Nicholas Guehlstorf, Ph.D. (Purdue), Associate Professor
Dr. Nicholas Guehlstorf’s research focuses on the integration of democratic values into environmental policy and considers the theoretical problems with citizen involvement, economic development, and scientific information in decision making. Dr. Guehlstorf currently offers courses in environmental law, American government, political theory and environmental public policy and administration.
Kevin Johnson, Ph.D. (Clemson), Professor
Dr. Johnson’s current research interests include: Development of a novel extraction techniques for some persistent organic pollutants (POPs) in turtle blood along the Tennessee River over a five year period and with five different species; Use of turtle blood as a biomonitoring technique for pharmaceuticals, personal care products and endocrine disrupting compounds (PPCP & EDC) and POPs along the Illinois River; PPPCP, EDCs and some in water samples, such as determining their: levels, removal strategies, and toxicity; levels in surface waters along the Illinois River; removal efficiencies in three different waste water processing treatments; aquatic toxicity testing of individual, and mixtures thereof, PPCP, EDCs, & POPs found in both of the above studies; and lastly insecticide exposure analysis in wildlife (and their prey items).
Zhi-Qing Lin, Ph.D. (McGill), Associate Professor
Dr. Lin’s research interests include (1) developing phytoremediation technology for the cleanup of trace element contaminated water and soil, including the use of phytoextraction, phytostabilization, phytovolatilization, and constructed treatment wetland systems; 2) understanding the control of major environmental factors over the biogeochemical cycles of environmentally important trace elements in the air-water-soil-plant system, particularly with respect to transport, fate, and chemical transformation of pollutants in ecosystems; 3) characterizing ecosystem responses to phytoremediation processes and other anthropogenic perturbations, such as agricultural or industrial pollution and waste management.
William Retzlaff, Ph.D. (Clemson), Professor
Dr.

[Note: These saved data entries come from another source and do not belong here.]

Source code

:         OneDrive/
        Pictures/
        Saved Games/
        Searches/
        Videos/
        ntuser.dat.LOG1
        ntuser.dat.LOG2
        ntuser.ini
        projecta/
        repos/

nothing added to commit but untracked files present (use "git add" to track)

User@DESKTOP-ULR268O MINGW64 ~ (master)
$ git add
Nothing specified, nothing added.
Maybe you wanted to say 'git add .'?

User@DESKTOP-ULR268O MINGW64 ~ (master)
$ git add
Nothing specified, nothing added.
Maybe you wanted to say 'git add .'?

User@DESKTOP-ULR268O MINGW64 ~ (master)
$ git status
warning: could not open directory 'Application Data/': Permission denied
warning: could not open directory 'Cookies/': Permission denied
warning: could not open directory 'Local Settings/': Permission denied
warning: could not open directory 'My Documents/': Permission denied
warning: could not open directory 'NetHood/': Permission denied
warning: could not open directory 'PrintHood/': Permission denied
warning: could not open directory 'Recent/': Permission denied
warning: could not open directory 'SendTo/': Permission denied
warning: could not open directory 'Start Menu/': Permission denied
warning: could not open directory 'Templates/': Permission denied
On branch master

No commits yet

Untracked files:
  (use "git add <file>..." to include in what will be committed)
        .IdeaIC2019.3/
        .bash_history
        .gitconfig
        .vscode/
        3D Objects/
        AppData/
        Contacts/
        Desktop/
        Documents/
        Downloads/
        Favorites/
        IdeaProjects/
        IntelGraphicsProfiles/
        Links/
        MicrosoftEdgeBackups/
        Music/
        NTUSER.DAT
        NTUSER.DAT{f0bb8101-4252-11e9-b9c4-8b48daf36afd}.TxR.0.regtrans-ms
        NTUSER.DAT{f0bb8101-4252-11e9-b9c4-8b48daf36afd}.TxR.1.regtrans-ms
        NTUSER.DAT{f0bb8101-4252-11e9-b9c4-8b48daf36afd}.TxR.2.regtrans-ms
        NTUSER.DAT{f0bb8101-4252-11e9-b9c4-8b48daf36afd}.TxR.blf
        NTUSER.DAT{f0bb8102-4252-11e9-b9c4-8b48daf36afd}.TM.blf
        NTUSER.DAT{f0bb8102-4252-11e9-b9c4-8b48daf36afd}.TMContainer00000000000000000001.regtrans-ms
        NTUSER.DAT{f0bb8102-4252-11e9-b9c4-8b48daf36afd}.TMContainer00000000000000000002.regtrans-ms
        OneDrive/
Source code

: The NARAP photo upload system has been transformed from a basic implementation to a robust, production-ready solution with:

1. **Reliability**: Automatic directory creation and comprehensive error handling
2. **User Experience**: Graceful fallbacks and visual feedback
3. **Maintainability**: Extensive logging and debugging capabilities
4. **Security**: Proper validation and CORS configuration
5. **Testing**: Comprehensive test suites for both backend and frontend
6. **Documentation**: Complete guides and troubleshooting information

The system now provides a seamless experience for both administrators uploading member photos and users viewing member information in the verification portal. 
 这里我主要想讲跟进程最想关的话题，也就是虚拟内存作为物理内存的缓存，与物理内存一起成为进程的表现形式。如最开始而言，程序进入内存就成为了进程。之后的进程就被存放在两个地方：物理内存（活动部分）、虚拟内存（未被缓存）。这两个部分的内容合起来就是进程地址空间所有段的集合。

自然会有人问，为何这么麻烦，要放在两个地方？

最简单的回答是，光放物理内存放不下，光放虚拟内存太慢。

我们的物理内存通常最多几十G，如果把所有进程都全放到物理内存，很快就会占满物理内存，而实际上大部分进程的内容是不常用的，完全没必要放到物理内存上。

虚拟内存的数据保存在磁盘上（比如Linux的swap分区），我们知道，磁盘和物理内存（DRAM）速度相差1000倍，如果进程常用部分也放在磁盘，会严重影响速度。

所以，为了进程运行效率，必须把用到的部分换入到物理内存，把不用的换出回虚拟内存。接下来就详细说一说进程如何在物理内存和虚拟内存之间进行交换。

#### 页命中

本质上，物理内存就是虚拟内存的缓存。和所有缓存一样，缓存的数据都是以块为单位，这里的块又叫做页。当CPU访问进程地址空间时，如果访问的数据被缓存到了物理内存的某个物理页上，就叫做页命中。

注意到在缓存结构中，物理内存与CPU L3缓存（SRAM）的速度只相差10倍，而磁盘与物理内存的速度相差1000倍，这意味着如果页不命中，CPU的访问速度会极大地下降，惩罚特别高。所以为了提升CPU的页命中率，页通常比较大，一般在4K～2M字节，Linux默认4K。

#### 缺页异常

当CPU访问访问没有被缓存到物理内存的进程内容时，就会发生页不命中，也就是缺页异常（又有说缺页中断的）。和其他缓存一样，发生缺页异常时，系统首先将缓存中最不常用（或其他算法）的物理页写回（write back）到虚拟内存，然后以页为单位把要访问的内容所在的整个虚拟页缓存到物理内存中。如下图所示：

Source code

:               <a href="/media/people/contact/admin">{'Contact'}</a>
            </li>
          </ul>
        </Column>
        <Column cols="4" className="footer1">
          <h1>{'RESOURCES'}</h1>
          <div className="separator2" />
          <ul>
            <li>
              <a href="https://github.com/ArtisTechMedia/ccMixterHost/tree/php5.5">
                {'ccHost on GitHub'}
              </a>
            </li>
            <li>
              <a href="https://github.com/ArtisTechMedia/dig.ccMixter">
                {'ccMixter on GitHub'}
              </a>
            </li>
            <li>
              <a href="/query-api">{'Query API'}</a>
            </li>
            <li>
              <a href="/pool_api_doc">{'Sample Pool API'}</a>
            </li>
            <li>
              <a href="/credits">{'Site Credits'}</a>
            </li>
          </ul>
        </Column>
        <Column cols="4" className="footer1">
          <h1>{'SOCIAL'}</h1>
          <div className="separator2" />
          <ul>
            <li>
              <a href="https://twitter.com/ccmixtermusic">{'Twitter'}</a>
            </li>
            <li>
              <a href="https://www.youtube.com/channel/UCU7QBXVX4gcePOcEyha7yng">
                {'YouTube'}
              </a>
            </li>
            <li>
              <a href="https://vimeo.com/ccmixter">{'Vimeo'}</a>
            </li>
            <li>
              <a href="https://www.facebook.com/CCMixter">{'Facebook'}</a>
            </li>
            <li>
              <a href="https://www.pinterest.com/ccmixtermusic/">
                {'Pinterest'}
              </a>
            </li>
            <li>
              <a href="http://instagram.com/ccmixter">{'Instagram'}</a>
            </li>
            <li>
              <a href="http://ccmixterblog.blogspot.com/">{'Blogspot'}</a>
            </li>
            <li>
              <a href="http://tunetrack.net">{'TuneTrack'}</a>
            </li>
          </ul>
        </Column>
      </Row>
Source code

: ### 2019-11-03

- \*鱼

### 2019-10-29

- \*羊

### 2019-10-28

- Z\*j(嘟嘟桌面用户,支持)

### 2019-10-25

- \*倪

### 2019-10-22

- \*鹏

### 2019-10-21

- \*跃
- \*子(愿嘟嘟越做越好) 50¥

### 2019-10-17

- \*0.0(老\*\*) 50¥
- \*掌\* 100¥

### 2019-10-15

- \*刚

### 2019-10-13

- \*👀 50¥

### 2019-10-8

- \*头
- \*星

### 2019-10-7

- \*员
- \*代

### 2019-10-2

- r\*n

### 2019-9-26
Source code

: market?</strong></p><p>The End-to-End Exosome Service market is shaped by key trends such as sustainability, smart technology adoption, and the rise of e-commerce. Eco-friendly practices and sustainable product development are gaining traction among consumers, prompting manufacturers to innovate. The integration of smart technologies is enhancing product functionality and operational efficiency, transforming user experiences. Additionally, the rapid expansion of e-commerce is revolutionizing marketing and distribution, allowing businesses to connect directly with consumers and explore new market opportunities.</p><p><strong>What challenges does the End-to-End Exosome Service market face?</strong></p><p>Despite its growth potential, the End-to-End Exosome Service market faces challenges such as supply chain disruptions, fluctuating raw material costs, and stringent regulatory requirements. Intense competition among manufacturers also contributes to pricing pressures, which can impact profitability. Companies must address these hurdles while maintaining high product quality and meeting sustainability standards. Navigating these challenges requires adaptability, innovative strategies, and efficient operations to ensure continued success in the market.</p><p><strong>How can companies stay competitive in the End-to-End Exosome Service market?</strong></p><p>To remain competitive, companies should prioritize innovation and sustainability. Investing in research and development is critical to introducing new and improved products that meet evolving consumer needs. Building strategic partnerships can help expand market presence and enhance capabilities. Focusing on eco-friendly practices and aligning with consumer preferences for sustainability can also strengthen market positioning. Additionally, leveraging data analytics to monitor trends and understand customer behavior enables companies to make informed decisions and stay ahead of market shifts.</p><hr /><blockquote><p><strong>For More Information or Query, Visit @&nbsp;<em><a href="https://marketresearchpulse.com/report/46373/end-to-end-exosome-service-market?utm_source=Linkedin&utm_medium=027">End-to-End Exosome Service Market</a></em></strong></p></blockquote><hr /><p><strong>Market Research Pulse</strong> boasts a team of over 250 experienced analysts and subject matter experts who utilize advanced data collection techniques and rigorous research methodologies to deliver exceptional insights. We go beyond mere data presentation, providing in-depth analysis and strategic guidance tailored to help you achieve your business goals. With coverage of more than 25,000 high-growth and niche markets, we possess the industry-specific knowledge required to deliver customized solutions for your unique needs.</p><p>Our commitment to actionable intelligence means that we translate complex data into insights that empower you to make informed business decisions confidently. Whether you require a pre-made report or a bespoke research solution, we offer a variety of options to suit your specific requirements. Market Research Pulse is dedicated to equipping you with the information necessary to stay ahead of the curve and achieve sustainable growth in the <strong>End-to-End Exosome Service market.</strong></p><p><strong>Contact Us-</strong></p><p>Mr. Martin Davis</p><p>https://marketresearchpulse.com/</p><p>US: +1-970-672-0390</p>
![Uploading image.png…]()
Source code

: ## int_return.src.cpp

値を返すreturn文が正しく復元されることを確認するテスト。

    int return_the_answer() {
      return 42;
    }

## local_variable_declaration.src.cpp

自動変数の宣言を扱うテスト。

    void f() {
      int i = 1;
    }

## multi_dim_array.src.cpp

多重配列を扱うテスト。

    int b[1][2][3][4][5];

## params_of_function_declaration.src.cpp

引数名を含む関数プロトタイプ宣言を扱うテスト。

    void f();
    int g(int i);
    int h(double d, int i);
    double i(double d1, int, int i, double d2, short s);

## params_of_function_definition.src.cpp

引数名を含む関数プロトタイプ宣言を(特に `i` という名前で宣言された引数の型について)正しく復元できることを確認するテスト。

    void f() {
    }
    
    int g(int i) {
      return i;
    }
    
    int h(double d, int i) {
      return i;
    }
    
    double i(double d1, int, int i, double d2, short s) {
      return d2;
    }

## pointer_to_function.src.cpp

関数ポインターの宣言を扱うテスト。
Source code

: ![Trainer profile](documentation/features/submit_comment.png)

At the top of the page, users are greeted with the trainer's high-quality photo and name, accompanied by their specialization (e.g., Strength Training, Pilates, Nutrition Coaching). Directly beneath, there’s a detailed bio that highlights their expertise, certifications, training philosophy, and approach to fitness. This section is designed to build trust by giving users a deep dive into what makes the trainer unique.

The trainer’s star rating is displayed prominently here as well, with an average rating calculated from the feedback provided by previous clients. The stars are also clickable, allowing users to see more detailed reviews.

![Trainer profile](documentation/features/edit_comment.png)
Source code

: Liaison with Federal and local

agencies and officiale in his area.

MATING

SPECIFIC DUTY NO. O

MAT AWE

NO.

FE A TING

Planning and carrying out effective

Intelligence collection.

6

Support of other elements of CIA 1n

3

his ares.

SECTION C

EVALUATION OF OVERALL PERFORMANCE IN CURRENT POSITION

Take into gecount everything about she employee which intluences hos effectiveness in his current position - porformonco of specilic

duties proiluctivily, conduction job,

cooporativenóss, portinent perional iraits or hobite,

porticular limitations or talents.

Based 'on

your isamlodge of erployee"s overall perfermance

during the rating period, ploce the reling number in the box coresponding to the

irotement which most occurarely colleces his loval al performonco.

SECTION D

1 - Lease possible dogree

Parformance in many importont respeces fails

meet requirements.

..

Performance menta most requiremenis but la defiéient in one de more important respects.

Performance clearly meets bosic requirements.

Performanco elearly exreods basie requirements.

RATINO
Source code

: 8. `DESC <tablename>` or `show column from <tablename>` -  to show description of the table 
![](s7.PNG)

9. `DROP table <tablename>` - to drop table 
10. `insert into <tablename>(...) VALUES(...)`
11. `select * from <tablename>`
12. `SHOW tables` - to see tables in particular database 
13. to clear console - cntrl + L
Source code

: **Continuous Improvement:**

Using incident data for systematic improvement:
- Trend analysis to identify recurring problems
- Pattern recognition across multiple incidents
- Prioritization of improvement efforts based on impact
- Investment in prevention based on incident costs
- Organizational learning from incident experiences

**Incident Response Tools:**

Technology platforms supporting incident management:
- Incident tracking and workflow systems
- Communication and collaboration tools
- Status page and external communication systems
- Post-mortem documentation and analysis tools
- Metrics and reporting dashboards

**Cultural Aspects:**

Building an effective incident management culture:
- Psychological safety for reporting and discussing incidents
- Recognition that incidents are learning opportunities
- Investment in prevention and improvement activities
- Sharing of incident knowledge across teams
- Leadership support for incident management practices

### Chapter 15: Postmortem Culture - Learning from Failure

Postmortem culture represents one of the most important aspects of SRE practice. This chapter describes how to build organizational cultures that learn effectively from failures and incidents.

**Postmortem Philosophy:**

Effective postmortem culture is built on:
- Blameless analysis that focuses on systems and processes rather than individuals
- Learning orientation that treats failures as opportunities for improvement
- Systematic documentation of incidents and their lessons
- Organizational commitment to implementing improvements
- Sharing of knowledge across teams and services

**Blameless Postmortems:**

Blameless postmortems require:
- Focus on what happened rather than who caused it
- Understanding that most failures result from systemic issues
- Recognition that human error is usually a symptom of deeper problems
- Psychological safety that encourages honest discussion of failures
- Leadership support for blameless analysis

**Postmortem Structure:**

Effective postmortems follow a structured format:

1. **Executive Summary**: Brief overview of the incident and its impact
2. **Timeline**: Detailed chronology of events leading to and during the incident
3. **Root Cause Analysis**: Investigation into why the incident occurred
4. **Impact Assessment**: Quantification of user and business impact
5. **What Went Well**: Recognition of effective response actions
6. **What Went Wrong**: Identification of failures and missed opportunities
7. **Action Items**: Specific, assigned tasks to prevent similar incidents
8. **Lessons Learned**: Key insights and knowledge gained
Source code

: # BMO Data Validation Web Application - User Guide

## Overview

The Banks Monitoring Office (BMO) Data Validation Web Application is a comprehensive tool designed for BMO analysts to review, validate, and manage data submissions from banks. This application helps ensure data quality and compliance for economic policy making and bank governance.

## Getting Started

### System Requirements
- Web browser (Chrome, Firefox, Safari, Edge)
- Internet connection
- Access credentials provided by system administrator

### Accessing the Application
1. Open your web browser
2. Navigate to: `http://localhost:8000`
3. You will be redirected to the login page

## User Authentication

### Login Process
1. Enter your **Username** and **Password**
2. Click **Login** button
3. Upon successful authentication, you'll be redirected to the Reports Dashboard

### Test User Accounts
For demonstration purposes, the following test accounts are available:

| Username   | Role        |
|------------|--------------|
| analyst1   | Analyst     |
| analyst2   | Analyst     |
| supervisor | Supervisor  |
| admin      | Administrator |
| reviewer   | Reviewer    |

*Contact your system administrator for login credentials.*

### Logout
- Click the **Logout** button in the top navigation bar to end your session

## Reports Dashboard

Retzlaff is interested in the performance of green roof and living wall technologies in the Midwestern United States. He and his collaborators and student conduct experiments on the performance of green roof and living wall technologies and make the research information available to users for development / establishment of green roof and living wall systems.
Chris Theodorakis, Ph.D. (Tennessee), Associate Professor
Dr. Theodorakis’s research interests are in evolutionary toxicology, nanotoxicology, molecular and genetic toxicology, aquatic ecotoxicology, population genetics, biomarker research, oxidative stress, and endocrine disruption. Current research projects include: 1) effects of metal and metal oxide nanoparticles on fish, amphibians, and bacteria, 2) effects of thyroid hormone disruption on arsenite-induced oxidative stress and DNA damage, 3) oxidative stress biomarkers and conservation genetics of gopher tortoises, 4) population genetics of Mediterranean mussels from the Strait of Istanbul, and 5) effects of nitrogen and phosphorous inputs on water quality in local lakes and ponds.
Melissa (Pui Ling) Chan, Dr. Engineering (Kyoto, Japan), Assistant Professor
Dr. Chan’s research interests are (1) development of a mathematical and engineering framework to evaluate human health risks in the context of "Systems Environmental Health", (2) evaluation of tools and models used for quantitative extrapolation of in vitro to in vivo data, (3) toxic effects of chemicals/endocrine disrupting chemicals in the neuronal system.